- _Task to carry out_:
Using the entries below, show all lines with the string "work".

- _Record excerpts_:
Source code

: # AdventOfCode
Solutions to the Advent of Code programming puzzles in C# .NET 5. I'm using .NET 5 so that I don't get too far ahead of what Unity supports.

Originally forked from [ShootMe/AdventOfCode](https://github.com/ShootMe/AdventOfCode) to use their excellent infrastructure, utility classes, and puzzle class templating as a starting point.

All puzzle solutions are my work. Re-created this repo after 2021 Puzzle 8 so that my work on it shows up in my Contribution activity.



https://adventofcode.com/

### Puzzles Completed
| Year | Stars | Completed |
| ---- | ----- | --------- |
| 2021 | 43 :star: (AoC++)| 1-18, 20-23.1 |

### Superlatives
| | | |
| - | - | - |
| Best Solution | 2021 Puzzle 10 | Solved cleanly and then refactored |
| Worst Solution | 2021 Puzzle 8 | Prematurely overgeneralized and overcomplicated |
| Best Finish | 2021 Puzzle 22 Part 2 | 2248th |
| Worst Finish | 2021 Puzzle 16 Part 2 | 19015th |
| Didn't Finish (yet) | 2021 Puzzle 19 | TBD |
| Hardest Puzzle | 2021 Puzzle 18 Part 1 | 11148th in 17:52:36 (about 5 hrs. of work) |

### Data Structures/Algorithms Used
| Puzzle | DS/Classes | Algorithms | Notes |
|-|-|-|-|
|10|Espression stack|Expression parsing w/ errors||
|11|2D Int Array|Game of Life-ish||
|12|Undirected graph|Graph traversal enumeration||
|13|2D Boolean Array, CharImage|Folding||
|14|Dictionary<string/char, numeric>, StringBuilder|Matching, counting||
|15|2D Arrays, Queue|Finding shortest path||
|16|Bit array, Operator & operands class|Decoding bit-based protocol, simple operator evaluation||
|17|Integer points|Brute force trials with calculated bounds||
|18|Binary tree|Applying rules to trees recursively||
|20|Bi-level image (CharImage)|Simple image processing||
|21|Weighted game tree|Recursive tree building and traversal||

- _Written answer_:
All puzzle solutions are my work. Re-created this repo after 2021 Puzzle 8 so that my work on it shows up in my Contribution activity.
| Hardest Puzzle | 2021 Puzzle 18 Part 1 | 11148th in 17:52:36 (about 5 hrs. of work) |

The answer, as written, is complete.